[Excerpted records — start]
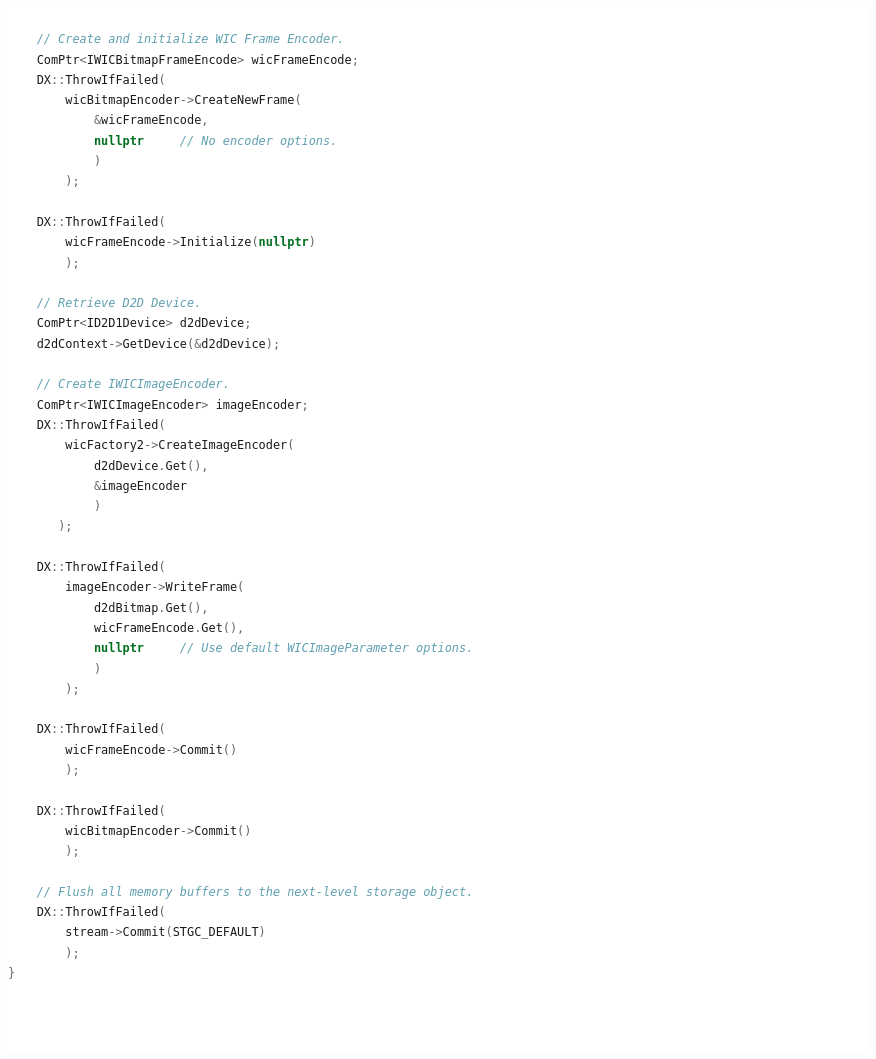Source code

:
 ```cpp

    // Create and initialize WIC Frame Encoder.
    ComPtr<IWICBitmapFrameEncode> wicFrameEncode;
    DX::ThrowIfFailed(
        wicBitmapEncoder->CreateNewFrame(
            &wicFrameEncode,
            nullptr     // No encoder options.
            )
        );

    DX::ThrowIfFailed(
        wicFrameEncode->Initialize(nullptr)
        );

    // Retrieve D2D Device.
    ComPtr<ID2D1Device> d2dDevice;
    d2dContext->GetDevice(&d2dDevice);

    // Create IWICImageEncoder.
    ComPtr<IWICImageEncoder> imageEncoder;
    DX::ThrowIfFailed(
        wicFactory2->CreateImageEncoder(
            d2dDevice.Get(),
            &imageEncoder
            )
       );

    DX::ThrowIfFailed(
        imageEncoder->WriteFrame(
            d2dBitmap.Get(),
            wicFrameEncode.Get(),
            nullptr     // Use default WICImageParameter options.
            )
        );

    DX::ThrowIfFailed(
        wicFrameEncode->Commit()
        );

    DX::ThrowIfFailed(
        wicBitmapEncoder->Commit()
        );

    // Flush all memory buffers to the next-level storage object.
    DX::ThrowIfFailed(
        stream->Commit(STGC_DEFAULT)
        );
}

```



 

 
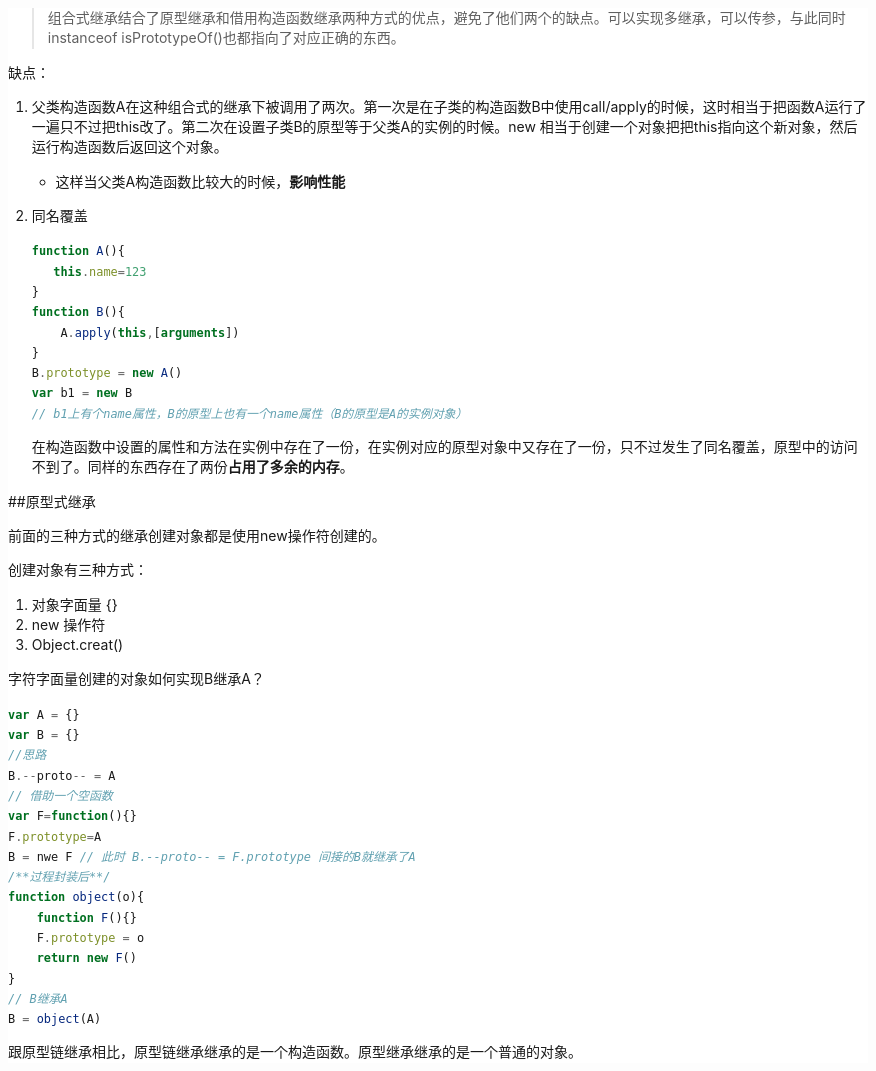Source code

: > 组合式继承结合了原型继承和借用构造函数继承两种方式的优点，避免了他们两个的缺点。可以实现多继承，可以传参，与此同时 instanceof  isPrototypeOf()也都指向了对应正确的东西。

缺点：

1. 父类构造函数A在这种组合式的继承下被调用了两次。第一次是在子类的构造函数B中使用call/apply的时候，这时相当于把函数A运行了一遍只不过把this改了。第二次在设置子类B的原型等于父类A的实例的时候。new 相当于创建一个对象把把this指向这个新对象，然后运行构造函数后返回这个对象。

   * 这样当父类A构造函数比较大的时候，**影响性能**

2. 同名覆盖

   ```js
   function A(){
      this.name=123
   }
   function B(){
       A.apply(this,[arguments])
   }
   B.prototype = new A()
   var b1 = new B
   // b1上有个name属性，B的原型上也有一个name属性（B的原型是A的实例对象）
   ```

    在构造函数中设置的属性和方法在实例中存在了一份，在实例对应的原型对象中又存在了一份，只不过发生了同名覆盖，原型中的访问不到了。同样的东西存在了两份**占用了多余的内存**。

##原型式继承

前面的三种方式的继承创建对象都是使用new操作符创建的。

创建对象有三种方式：

1. 对象字面量 {}
2. new 操作符
3. Object.creat()

字符字面量创建的对象如何实现B继承A？

```js
var A = {}
var B = {}
//思路
B.--proto-- = A
// 借助一个空函数
var F=function(){}
F.prototype=A
B = nwe F // 此时 B.--proto-- = F.prototype 间接的B就继承了A
/**过程封装后**/
function object(o){
    function F(){}
    F.prototype = o
    return new F()
}
// B继承A
B = object(A) 
```

跟原型链继承相比，原型链继承继承的是一个构造函数。原型继承继承的是一个普通的对象。
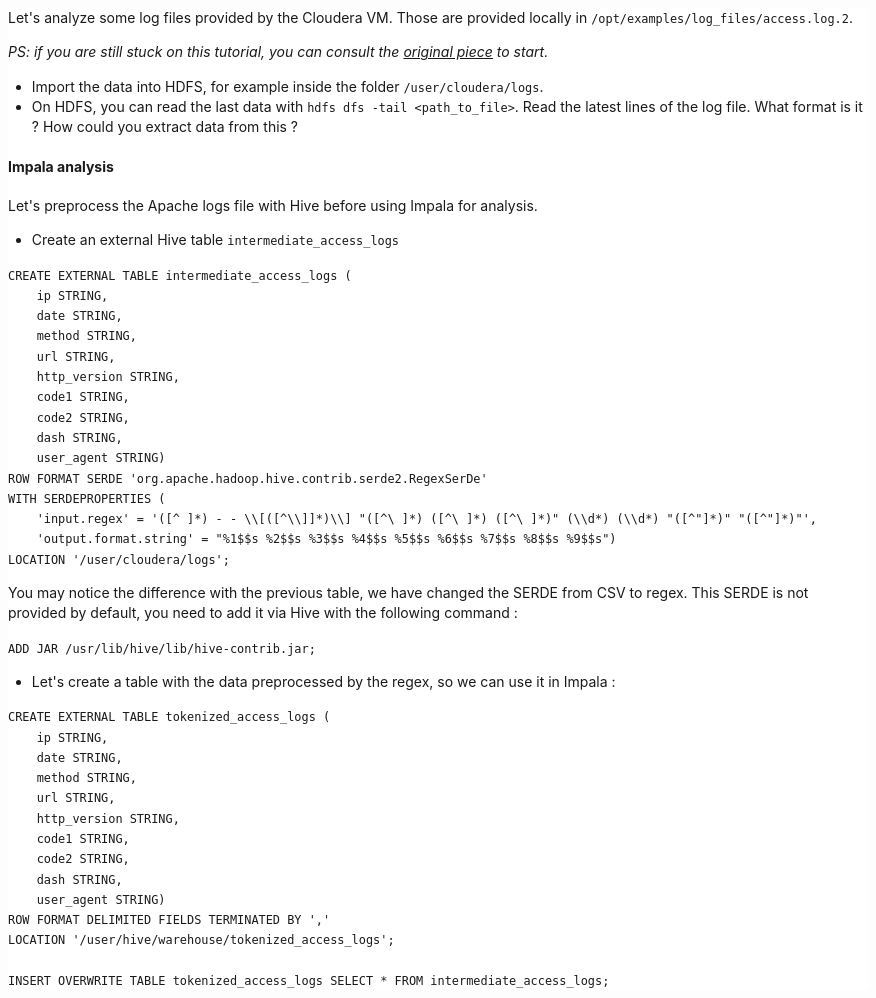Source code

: 
Let's analyze some log files provided by the Cloudera VM. Those are provided locally in `/opt/examples/log_files/access.log.2`. 

_PS: if you are still stuck on this tutorial, you can consult the [original piece](https://www.cloudera.com/developers/get-started-with-hadoop-tutorial/exercise-2.html) to start._

* Import the data into HDFS, for example inside the folder `/user/cloudera/logs`.
* On HDFS, you can read the last data with `hdfs dfs -tail <path_to_file>`. Read the latest lines of the log file. What format is it ? How could you extract data from this ?

#### Impala analysis

Let's preprocess the Apache logs file with Hive before using Impala for analysis.

* Create an external Hive table `intermediate_access_logs`

```
CREATE EXTERNAL TABLE intermediate_access_logs (
    ip STRING,
    date STRING,
    method STRING,
    url STRING,
    http_version STRING,
    code1 STRING,
    code2 STRING,
    dash STRING,
    user_agent STRING)
ROW FORMAT SERDE 'org.apache.hadoop.hive.contrib.serde2.RegexSerDe'
WITH SERDEPROPERTIES (
    'input.regex' = '([^ ]*) - - \\[([^\\]]*)\\] "([^\ ]*) ([^\ ]*) ([^\ ]*)" (\\d*) (\\d*) "([^"]*)" "([^"]*)"',
    'output.format.string' = "%1$$s %2$$s %3$$s %4$$s %5$$s %6$$s %7$$s %8$$s %9$$s")
LOCATION '/user/cloudera/logs';
```

You may notice the difference with the previous table, we have changed the SERDE from CSV to regex. This SERDE is not provided by default, you need to add it via Hive with the following command :

```
ADD JAR /usr/lib/hive/lib/hive-contrib.jar;
```

* Let's create a table with the data preprocessed by the regex, so we can use it in Impala : 

```
CREATE EXTERNAL TABLE tokenized_access_logs (
    ip STRING,
    date STRING,
    method STRING,
    url STRING,
    http_version STRING,
    code1 STRING,
    code2 STRING,
    dash STRING,
    user_agent STRING)
ROW FORMAT DELIMITED FIELDS TERMINATED BY ','
LOCATION '/user/hive/warehouse/tokenized_access_logs';

INSERT OVERWRITE TABLE tokenized_access_logs SELECT * FROM intermediate_access_logs;
```
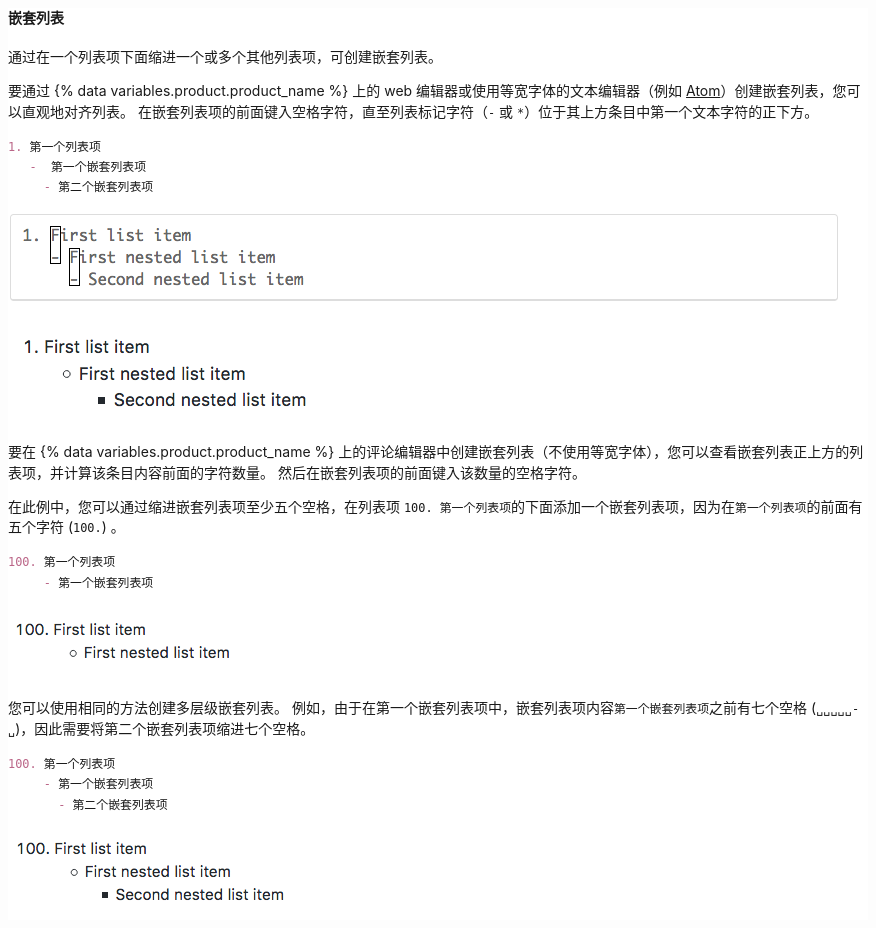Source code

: #### 嵌套列表

通过在一个列表项下面缩进一个或多个其他列表项，可创建嵌套列表。

要通过 {% data variables.product.product_name %} 上的 web 编辑器或使用等宽字体的文本编辑器（例如 [Atom](https://atom.io/)）创建嵌套列表，您可以直观地对齐列表。 在嵌套列表项的前面键入空格字符，直至列表标记字符（`-` 或 `*`）位于其上方条目中第一个文本字符的正下方。

```markdown
1. 第一个列表项
   -  第一个嵌套列表项
     - 第二个嵌套列表项
```

![突出显示对齐的嵌套列表](/assets/images/help/writing/nested-list-alignment.png)

![含两级嵌套项的列表](/assets/images/help/writing/nested-list-example-1.png)

要在 {% data variables.product.product_name %} 上的评论编辑器中创建嵌套列表（不使用等宽字体），您可以查看嵌套列表正上方的列表项，并计算该条目内容前面的字符数量。 然后在嵌套列表项的前面键入该数量的空格字符。

在此例中，您可以通过缩进嵌套列表项至少五个空格，在列表项 `100. 第一个列表项`的下面添加一个嵌套列表项，因为在`第一个列表项`的前面有五个字符 (`100.`) 。

```markdown
100. 第一个列表项
     - 第一个嵌套列表项
```

![含一个嵌套列表项的列表](/assets/images/help/writing/nested-list-example-3.png)

您可以使用相同的方法创建多层级嵌套列表。 例如，由于在第一个嵌套列表项中，嵌套列表项内容`第一个嵌套列表项`之前有七个空格 (`␣␣␣␣␣-␣`)，因此需要将第二个嵌套列表项缩进七个空格。

```markdown
100. 第一个列表项
     - 第一个嵌套列表项
       - 第二个嵌套列表项
```

![含两级嵌套项的列表](/assets/images/help/writing/nested-list-example-2.png)
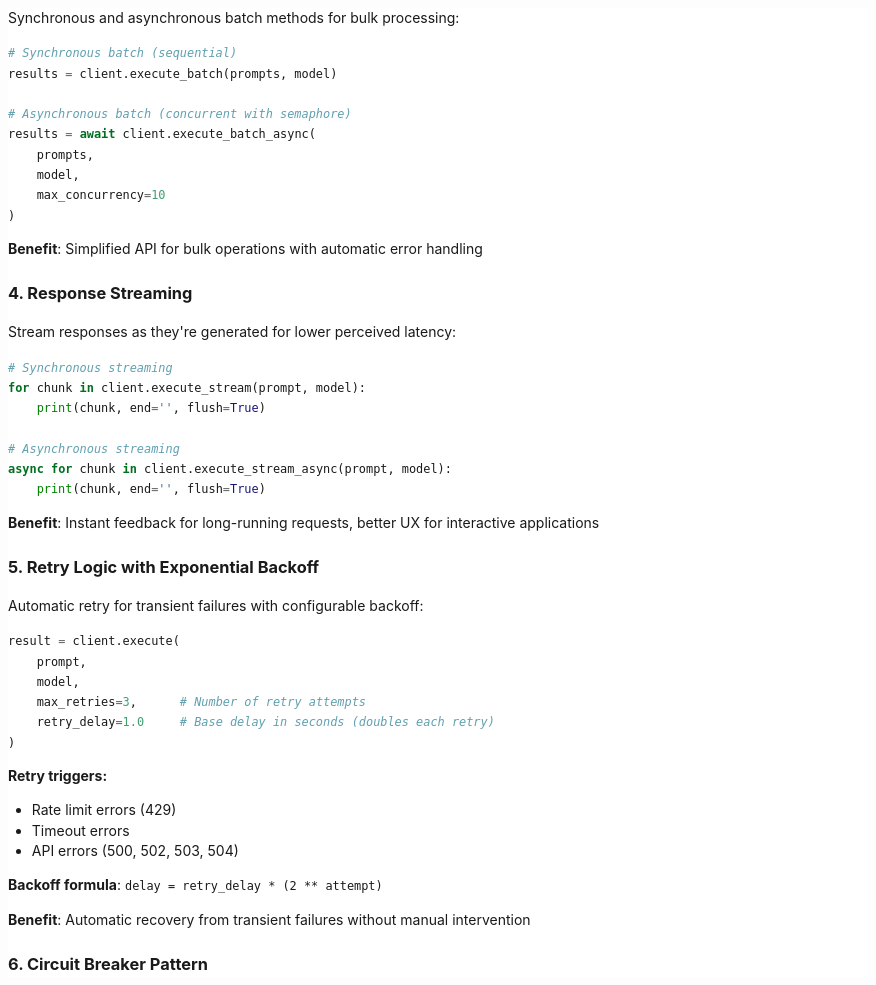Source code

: Synchronous and asynchronous batch methods for bulk processing:

```python
# Synchronous batch (sequential)
results = client.execute_batch(prompts, model)

# Asynchronous batch (concurrent with semaphore)
results = await client.execute_batch_async(
    prompts,
    model,
    max_concurrency=10
)
```

**Benefit**: Simplified API for bulk operations with automatic error handling

### 4. Response Streaming

Stream responses as they're generated for lower perceived latency:

```python
# Synchronous streaming
for chunk in client.execute_stream(prompt, model):
    print(chunk, end='', flush=True)

# Asynchronous streaming
async for chunk in client.execute_stream_async(prompt, model):
    print(chunk, end='', flush=True)
```

**Benefit**: Instant feedback for long-running requests, better UX for interactive applications

### 5. Retry Logic with Exponential Backoff

Automatic retry for transient failures with configurable backoff:

```python
result = client.execute(
    prompt,
    model,
    max_retries=3,      # Number of retry attempts
    retry_delay=1.0     # Base delay in seconds (doubles each retry)
)
```

**Retry triggers:**
- Rate limit errors (429)
- Timeout errors
- API errors (500, 502, 503, 504)

**Backoff formula**: `delay = retry_delay * (2 ** attempt)`

**Benefit**: Automatic recovery from transient failures without manual intervention

### 6. Circuit Breaker Pattern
[Excerpted records — finish]
Looking back over the listing above, how many lines include the word "help"? Give the number and nothing more.

▸ **Response to the exercise**: 4